- **Tasks to carry out**:
[1] List every question the architecture FAQ poses.
[2] Pick up the architecture FAQ from its last line and keep writing it.

- **Supplied passage**:

>>>

Q: What are Ports and how do they work?

Ports are interfaces that define what the domain needs from infrastructure, enabling dependency inversion:

class UserRepo(Protocol):
    async def save(self, user: User) -> None: ...
    async def get_by_email(self, email: Email) -> Optional[User]: ...

class UserUnitOfWork(UnitOfWork, Protocol):
    user_repo: UserRepo

The domain defines the interface, infrastructure implements it.

Q: When should I use Unit of Work pattern?

Use UoW when you need to coordinate multiple repository operations in a single transaction:

async with uow:
    user = await uow.user_repo.get_by_id(user_id)
    # Multiple operations...
    await uow.commit()  # All succeed or all fail

For single operations, use the repository directly (see DeleteUserUsecase).

Implementation Details

Q: How does authentication work?

OAuth2 + JWT implementation:

  1. User submits credentials to /auth/token (form data, not JSON - OAuth2 spec requirement)

<<<

- **Available data**:
>>>

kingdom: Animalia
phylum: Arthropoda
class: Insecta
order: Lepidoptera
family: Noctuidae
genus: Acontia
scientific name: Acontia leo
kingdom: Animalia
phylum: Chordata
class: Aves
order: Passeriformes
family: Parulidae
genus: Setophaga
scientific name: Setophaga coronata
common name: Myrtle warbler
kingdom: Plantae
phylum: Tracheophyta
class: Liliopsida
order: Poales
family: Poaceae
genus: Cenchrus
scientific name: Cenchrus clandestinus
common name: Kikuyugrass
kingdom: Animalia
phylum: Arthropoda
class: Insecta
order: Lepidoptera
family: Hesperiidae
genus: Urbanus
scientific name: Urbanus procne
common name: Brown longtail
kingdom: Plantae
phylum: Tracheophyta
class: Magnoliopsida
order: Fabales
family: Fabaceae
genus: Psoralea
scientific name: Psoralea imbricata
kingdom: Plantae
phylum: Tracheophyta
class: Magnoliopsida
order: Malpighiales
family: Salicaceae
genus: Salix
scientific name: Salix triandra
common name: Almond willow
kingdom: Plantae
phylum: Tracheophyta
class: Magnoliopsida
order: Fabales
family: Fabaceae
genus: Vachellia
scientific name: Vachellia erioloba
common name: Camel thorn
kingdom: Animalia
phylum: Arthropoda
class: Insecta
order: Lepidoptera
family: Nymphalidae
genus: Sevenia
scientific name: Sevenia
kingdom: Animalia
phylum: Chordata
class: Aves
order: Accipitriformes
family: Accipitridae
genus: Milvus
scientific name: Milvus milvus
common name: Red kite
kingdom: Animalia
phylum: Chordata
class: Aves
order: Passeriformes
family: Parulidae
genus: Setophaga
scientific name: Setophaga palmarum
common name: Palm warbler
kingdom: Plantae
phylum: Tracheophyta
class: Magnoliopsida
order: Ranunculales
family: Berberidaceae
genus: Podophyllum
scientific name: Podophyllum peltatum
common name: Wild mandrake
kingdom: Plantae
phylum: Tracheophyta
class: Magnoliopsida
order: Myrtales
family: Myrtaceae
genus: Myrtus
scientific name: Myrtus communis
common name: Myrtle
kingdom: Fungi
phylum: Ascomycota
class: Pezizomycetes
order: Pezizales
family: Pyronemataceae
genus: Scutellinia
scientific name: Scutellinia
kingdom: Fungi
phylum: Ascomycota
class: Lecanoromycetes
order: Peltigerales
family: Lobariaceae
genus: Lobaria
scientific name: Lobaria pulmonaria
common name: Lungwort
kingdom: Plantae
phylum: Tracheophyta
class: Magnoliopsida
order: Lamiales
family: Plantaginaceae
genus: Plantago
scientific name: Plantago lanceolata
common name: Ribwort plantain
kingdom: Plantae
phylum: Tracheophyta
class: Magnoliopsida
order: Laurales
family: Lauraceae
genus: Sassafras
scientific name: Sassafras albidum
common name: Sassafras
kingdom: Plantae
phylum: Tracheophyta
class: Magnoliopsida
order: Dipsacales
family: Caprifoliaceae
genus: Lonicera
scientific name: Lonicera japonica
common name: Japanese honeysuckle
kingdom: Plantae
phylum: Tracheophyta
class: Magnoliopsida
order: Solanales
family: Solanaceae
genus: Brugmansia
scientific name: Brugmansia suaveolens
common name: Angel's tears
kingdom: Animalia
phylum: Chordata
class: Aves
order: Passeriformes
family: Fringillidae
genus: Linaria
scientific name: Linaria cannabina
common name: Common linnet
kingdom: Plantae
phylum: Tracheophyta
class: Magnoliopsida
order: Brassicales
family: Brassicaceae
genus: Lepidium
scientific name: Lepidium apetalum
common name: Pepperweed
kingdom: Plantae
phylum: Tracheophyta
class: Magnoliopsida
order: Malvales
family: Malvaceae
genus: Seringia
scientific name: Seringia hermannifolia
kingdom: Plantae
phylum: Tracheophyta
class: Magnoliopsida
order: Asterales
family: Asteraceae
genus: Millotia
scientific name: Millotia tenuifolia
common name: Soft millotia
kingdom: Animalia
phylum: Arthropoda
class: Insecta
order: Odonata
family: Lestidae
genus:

<<<

- **Response list**:
[1]
- What are Ports and how do they work?
- When should I use Unit of Work pattern?
- How does authentication work?

[2]
  2. System validates and returns JWT access token
  3. Protected endpoints require Authorization: Bearer <token> header

Important: OAuth2 requires username field even when using email:

const formData = new URLSearchParams();
formData.append('username', email);  // Email goes in 'username' field
formData.append('password', password);

Q: How is error handling structured?

Domain exceptions are caught and transformed to HTTP responses in the API layer:

@router.post("", status_code=201)
async def create(dto: CreateUserRequest, usecase: CreateUserUsecase) -> UserResponse:
    try:
        return await usecase.execute(dto)
    except (InvalidUserError, InvalidEmailError) as e:
        raise HTTPException(400, detail=str(e))
    except UserAlreadyExistsError:
        raise HTTPException(409, detail="User already exists")

Q: What's the testing strategy?

  • Unit Tests: Use MagicMock and AsyncMock to test domain logic in isolation
  • Integration Tests: Test full stack with real database
  • Coverage: All layers have appropriate test coverage
@pytest.fixture
def mock_user_repo():
    repo = MagicMock()
    repo.save = AsyncMock()
    repo.get_by_email = AsyncMock(return_value=None)
    return repo

Q: Why use SQLModel with Alembic?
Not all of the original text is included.